Завтра мы выезжаем. Плацкартным вагоном Москва – Феодосия: его отцепят в Джанкое. Я лежу на второй полке, смотрю в окно и жую пряники. Ах, как это прекрасно: лежать, смотреть и жевать пряники! Новых радостей не бывает, мы наследуем радости прошлого, и дети завтрашнего века с тем же восторгом воспримут преодоление пространства. Разве что без пряников.

– Я прошла политбойцом всю Гражданскую. У полит-бойца разные обязанности, но задача одна: просвещение. Народ, воспитанный на мифах религии, не может ощущать себя свободным, пока не познает окружающую действительность…
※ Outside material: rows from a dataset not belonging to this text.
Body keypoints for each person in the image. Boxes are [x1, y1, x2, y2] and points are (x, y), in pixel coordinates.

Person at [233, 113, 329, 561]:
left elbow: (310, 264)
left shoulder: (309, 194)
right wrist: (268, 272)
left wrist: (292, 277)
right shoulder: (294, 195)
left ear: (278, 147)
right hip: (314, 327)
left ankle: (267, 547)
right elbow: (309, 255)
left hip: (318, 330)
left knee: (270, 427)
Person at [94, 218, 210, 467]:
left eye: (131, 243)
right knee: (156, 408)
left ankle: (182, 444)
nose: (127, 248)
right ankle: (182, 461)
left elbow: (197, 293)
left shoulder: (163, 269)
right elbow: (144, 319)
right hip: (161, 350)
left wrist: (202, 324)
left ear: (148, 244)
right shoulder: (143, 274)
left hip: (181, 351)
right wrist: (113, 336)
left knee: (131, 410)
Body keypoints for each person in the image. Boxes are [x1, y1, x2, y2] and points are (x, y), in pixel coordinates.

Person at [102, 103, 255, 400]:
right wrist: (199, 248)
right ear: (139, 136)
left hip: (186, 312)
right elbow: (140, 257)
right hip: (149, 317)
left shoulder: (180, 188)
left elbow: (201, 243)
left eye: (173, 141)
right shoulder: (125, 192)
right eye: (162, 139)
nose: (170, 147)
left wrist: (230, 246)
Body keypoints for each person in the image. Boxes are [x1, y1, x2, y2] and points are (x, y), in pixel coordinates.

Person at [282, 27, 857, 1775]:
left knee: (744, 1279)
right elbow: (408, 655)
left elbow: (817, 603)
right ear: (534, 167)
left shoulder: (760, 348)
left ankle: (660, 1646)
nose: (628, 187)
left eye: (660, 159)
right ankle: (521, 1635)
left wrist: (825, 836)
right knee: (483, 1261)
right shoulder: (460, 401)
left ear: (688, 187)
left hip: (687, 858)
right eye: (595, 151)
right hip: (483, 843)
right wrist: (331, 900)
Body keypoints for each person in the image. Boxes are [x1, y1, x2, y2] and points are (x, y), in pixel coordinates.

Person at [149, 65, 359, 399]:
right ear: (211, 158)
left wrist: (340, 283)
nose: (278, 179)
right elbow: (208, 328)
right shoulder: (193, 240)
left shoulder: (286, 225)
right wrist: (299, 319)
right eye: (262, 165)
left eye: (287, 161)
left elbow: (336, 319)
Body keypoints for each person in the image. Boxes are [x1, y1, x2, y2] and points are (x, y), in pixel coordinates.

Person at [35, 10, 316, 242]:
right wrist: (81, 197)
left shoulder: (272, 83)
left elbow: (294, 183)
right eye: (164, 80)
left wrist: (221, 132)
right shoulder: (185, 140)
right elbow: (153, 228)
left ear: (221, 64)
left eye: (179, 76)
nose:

Журчит внизу мамин голос. Ее слушают уважительно, лишь изредка позволяя уточняющие вопросы. Для других сейчас – не время.

– Простите, что вы сказали? Нет, я не работаю с той поры, как родила сына. Знаете, высший долг женщины – семья, воспитание детей, здоровье родных. В этом смысл женского начала самой природы, и искать иного – значит, нарушать законы естества. Следующее поколение, то есть наши дети, должно быть умнее, сильнее, здоровее и благороднее нас. Только при этом условии колесо истории будет катиться вперед, а не вращаться вхолостую.

Мамин голос. Я слышал его еще до рождения, но воспринимал, как добрый рокот волн, на которых выплыву в жизнь.

«Сына, почему ты бледный? Что случилось?..»

Ничего, мама, просто я иду к тебе. Я возвращаюсь: ведь ты сейчас слилась с морем, правда? Я возвращаюсь к вам – к тебе и к морю. По каплям – к вам.

Я не видел маминого Крыма, я не знаю, какой он; чем отличается от отцовского, лучше или хуже его. Не знаю и уже не узнаю.

В Джанкое расходятся пути. На юг – в Симферополь, где три года назад я гулял по саду буржуя Христофорова с девочкой в бантах. Где она сейчас, интересно?.. И на восток – там Феодосия, а рядом – Коктебель.